### Page text
------------------------------------------------------------

Finally, eight hours after arriving at the Fannin Tower, at 6 PM, the pacemaker was inserted. That part went swimmingly well. This was a longer fast than I was accustomed to on Yom Kippur.
Six weeks later, I am scheduled for my pacemaker check. I again arrived at Fannin Tower and the office of the cardiac electrophysiologist. The woman from Medtronic (the pacemaker company) threw a device over my shoulder which landed just above the pacemaker scar. She could see my heart beat on her tablet and could control my pacemaker. It was working fine. Was I done? Not quite yet. I needed a chest x-ray to check the position of the lead wires. However, there is no longer radiology available in the Fannin Tower and I had to go to St. Luke’s Hospital for the imaging study.
Beware of this place.

------------------------------------------------------------

[Skeletal landmark data]
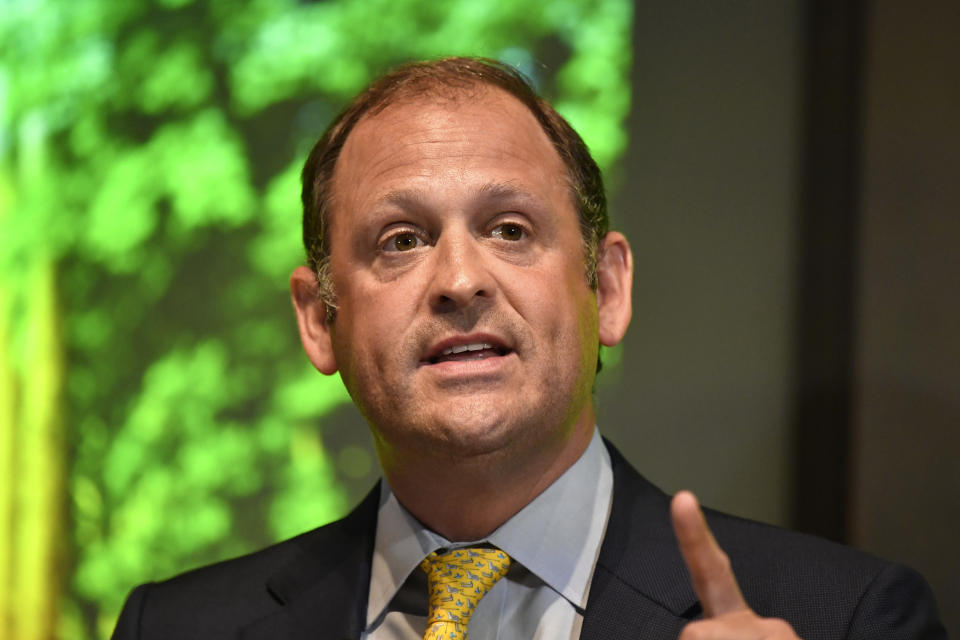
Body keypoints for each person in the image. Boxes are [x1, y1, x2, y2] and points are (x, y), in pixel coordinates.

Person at [111, 57, 945, 640]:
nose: (460, 280)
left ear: (606, 290)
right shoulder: (176, 628)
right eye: (400, 241)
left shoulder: (846, 618)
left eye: (511, 229)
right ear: (319, 319)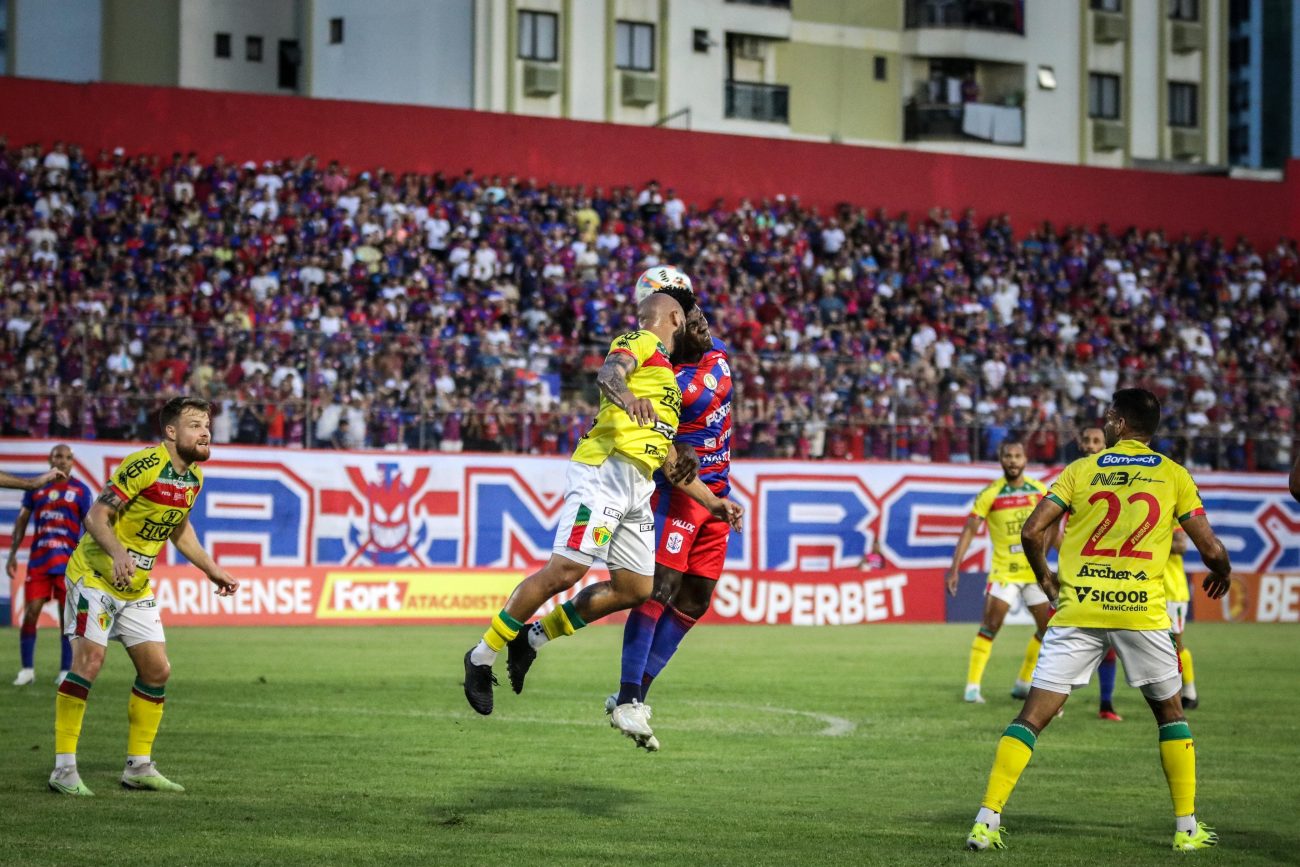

------------------------------------------------------------

Carry on the account of the pacemaker visits from the point where it stops, picking up after the warning about St. Luke's Hospital.

The following Monday, I walked into the St. Luke’s lobby and asked where radiology was as I had a scheduled chest x-ray. I was sent on a wild goose chase trying to use the signage there to find patient registration. It took me ten minutes and plowing through a restroom with paper towels flowing out of the garbage bin. What a mess!
Registration went well. I was sent to the basement to get my x-ray. This time the directions were better. I found the waiting room. Patients were there, but there was a sign on the receptionist’s desk: Be Back Soon. It was 3 PM on a Monday.
Eventually someone showed up and took my paperwork. About five minutes later, a radiology technician came and got me. He led me down a hall past rooms of patients on stretchers awaiting MRIs and CT scans. It had the feel of a military dispensary with battle field victims awaiting imaging, something out of “Gone With the Wind.”
The technician couldn’t find the right room. He asked someone for directions who led us around the corner to a different hallway. The technician tried a couple of doors before he found one with a vacant machine available. Needless to say, it took him three attempts to shoot my AP chest x-ray. He got the lateral the first time. He said it was his first day. I was treated to extra radiation exposure because of his incompetence.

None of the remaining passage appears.